Thirdly, the measure does not materially affect the position of patrons, who retain all their current rights in the appointment process. Nor does it make any change to the ownership of property. The original proposals stipulated that parsonage houses should be transferred to diocesan parsonage boards, but the synod resisted that. The measure does strengthen the position of other clergy who are provided with housing, apart from those with the freehold, giving them for the first time both the right to a reasonable standard of accommodation and the right to object to any proposal that the house that they occupy should be sold.

Finally, the measure will not impose an excessive financial burden on the church. Noble Lords will be glad to hear that the infrastructure for its implementation is already in place, and that most dioceses are already running ministerial development review schemes. Many have also appointed human resources advisers, and those that have not yet done so are co-operating to provide the most effective and efficient way of providing these services.

This measure is vital to the future health of the church.
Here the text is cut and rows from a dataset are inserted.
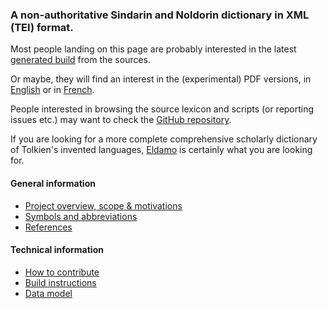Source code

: ### A non-authoritative Sindarin and Noldorin dictionary in XML (TEI) format.

Most people landing on this page are probably interested in the latest [generated build](dict-sd.html) from the sources.

Or maybe, they will find an interest in the (experimental) PDF versions, in [English](sile-sd-en.pdf)
or in [French](sile-sd-fr.pdf).

People interested in browsing the source lexicon and scripts (or reporting issues etc.) may want to check the [GitHub repository](https://github.com/Omikhleia/sindict).

If you are looking for a more complete comprehensive scholarly dictionary of Tolkien's invented languages, [Eldamo](https://github.com/pfstrack/eldamo)
is certainly what you are looking for.

#### General information

- [Project overview, scope & motivations](manual/SCOPE_MOTIVATIONS.md)
- [Symbols and abbreviations](manual/ABBREVIATIONS.md)
- [References](manual/REFERENCES.md)

#### Technical information

- [How to contribute](manual/HOWTO.md)
- [Build instructions](manual/BUILDING.md)
- [Data model](manual/DATA_MODEL.md)
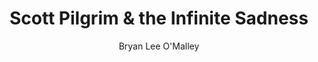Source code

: ---
title: Scott Pilgrim & the Infinite Sadness
author: Bryan Lee O'Malley
readingDate: 2010-08-01
layout: book
---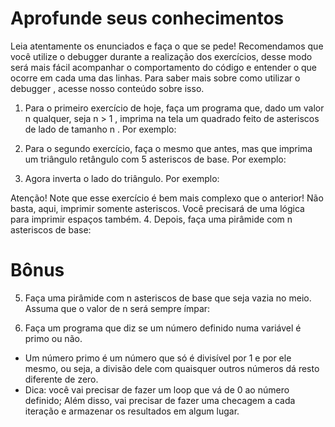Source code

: # Aprofunde seus conhecimentos

Leia atentamente os enunciados e faça o que se pede!
Recomendamos que você utilize o debugger durante a realização dos exercícios, desse modo será mais fácil acompanhar o comportamento do código e entender o que ocorre em cada uma das linhas. Para saber mais sobre como utilizar o debugger , acesse nosso conteúdo sobre isso.
1. Para o primeiro exercício de hoje, faça um programa que, dado um valor n qualquer, seja n > 1 , imprima na tela um quadrado feito de asteriscos de lado de tamanho n . Por exemplo:
<!-- n = 5

*****
*****
*****
*****
***** -->
2. Para o segundo exercício, faça o mesmo que antes, mas que imprima um triângulo retângulo com 5 asteriscos de base. Por exemplo:
<!-- n = 5

*
**
***
****
***** -->
3. Agora inverta o lado do triângulo. Por exemplo:
<!-- n = 5

    *
   **
  ***
 ****
***** -->
Atenção! Note que esse exercício é bem mais complexo que o anterior! Não basta, aqui, imprimir somente asteriscos. Você precisará de uma lógica para imprimir espaços também.
4. Depois, faça uma pirâmide com n asteriscos de base:
<!-- n = 5

  *
 ***
***** -->

# Bônus

5. Faça uma pirâmide com n asteriscos de base que seja vazia no meio. Assuma que o valor de n será sempre ímpar:
<!-- Por último, façamos com que a variável seja incrementada com o valor correspondente a cada loop;
n = 7

   *
  * *
 *   *
******* -->
6. Faça um programa que diz se um número definido numa variável é primo ou não.
  * Um número primo é um número que só é divisível por 1 e por ele mesmo, ou seja, a divisão dele com quaisquer outros números dá resto diferente de zero.
  * Dica: você vai precisar de fazer um loop que vá de 0 ao número definido; Além disso, vai precisar de fazer uma checagem a cada iteração e armazenar os resultados em algum lugar.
It is an opportunity to make a new covenant between people and their clergy that is fit for the 21st century and enshrines essential principles of fairness, clarity and collaboration.

I can be brief on the second measure because it is probably the shortest measure ever sent here by the General Synod. But it is important legislation even if it is extremely straightforward. Again, the measure has the overwhelming support of the church, and has been found expedient by the Ecclesiastical Committee and approved in the other place.